European Elections – Proportional Voting

The European Elections are almost upon us, and I thought it worthwhile explaining the proportional voting system used to calculate the ‘winners’, as it’s so different to the system we are used to. This explanation has been put together from several explanations available on the internet. Apologies for the length, it’s a complicated system to explain!

For UK General Elections, parties each put up one candidate for each constituency. The one with the most votes wins the single seat available (even if that’s with far fewer than 50% of the votes).

For the European Parliament, voting is based on a proportional system. Each party puts up a team of candidates for the multi-seat constituencies. How many of their team get elected depends on their proportion of the vote. Parties have to list their candidates in ranking order: if they win one seat, the top candidate gets it, if they win two seats, the top two, and so on. Voters can then see which individuals are likely to be elected.

Given that it is done regionally, not nationally, with only a few seats in each region, small parties are unlikely to win seats. The share-out is reasonably proportional among the larger parties, but small margins can make the difference between them.

The calculation is based on a method worked out by a 19th Century Belgian mathematician called D’Hondt, and is widely used in proportional representation electoral systems.

Here is an example for a five seat region (like ours):

If there are five parties contesting five seats in one region and the votes are cast as follows:

Smartie Party: 100 votes
Jelly Baby Party: 80 votes
Lollipop Party: 40 votes
Kit Kat Party: 20 votes
Aero Party: 10 votes

The first seat: the Smartie Party has the most votes so the first seat goes to it (the seat goes to the candidate at the top of the list of Smartie Party candidates, independent candidates being treated as a list with only one candidate on it).

The second seat: the number of votes for the Smartie Party is now divided by TWO (i.e. the number of seats the party has plus one) so the votes are now as shown below. The Jelly Baby Party now has the most votes so it gets the second seat (which goes to the person at the top of the list of Jelly Baby Party candidates).

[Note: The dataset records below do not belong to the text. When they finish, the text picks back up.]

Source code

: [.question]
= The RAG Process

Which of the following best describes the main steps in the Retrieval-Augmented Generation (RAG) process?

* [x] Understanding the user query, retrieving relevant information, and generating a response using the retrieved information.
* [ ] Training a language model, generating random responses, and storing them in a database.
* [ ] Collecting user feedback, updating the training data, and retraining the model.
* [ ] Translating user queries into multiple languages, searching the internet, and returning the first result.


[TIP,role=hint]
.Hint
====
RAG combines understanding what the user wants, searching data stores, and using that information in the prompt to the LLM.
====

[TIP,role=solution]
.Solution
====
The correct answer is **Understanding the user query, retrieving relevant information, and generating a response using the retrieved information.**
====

Smartie Party now has (100 divided by 2) = 50 votes
Jelly Baby Party: 80 votes
Lollipop Party: 40 Votes
Kit Kat Party: 20 votes
Aero Party: 10 votes

The third seat: the number of votes for the Jelly Baby party is now divided by TWO (i.e. the number of seats the party now has plus one), so the votes are now as shown below. The third seat goes to the Smartie Party, which at 50 votes now has the highest number of votes. The seat goes to the second person on the Smartie Party list of candidates.

Smartie Party: 50 votes
Jelly Baby Party now has (80 divided 2) = 40 votes
Lollipop Party: 40 votes
Kit Kat Party: 20 votes
Aero Party: 10 votes

The fourth and fifth seats: the original number of votes for the Smartie Party is now divided by THREE (i.e. the number of seats it now has plus one). So now when it comes to allocating the fourth and the fifth seat, the Jelly Baby party and the Lollipop Party both have 40 votes and will be given the fourth and fifth seats. One seat goes to the second candidate on the Jelly Baby list and the other one to the first person on Lollipop Party candidate list.

Smartie Party has (100 divided by 3) = 33 votes
Jelly Baby Party: 40 votes
Lollipop Party: 40 votes
Kit Kat Party: 20 votes
Aero Party: 10 votes

The final result is:

Smartie Party: 2 seats
Jelly Baby Party: 2 seats
Lollipop Party: 1 seat
Kit Kat Party: 0 seats
Aero Party: 0 seats

What is striking about this is that none of the small parties get enough votes to gain a seat. A vote for them is a “wasted vote” in terms of seats. If the top two parties are close, which is quite conceivable, then a very small margin can determine which one gets the last seat (and therefore the most seats). Multiplied across several regions, that could change the result nationwide and the perceptions of who won.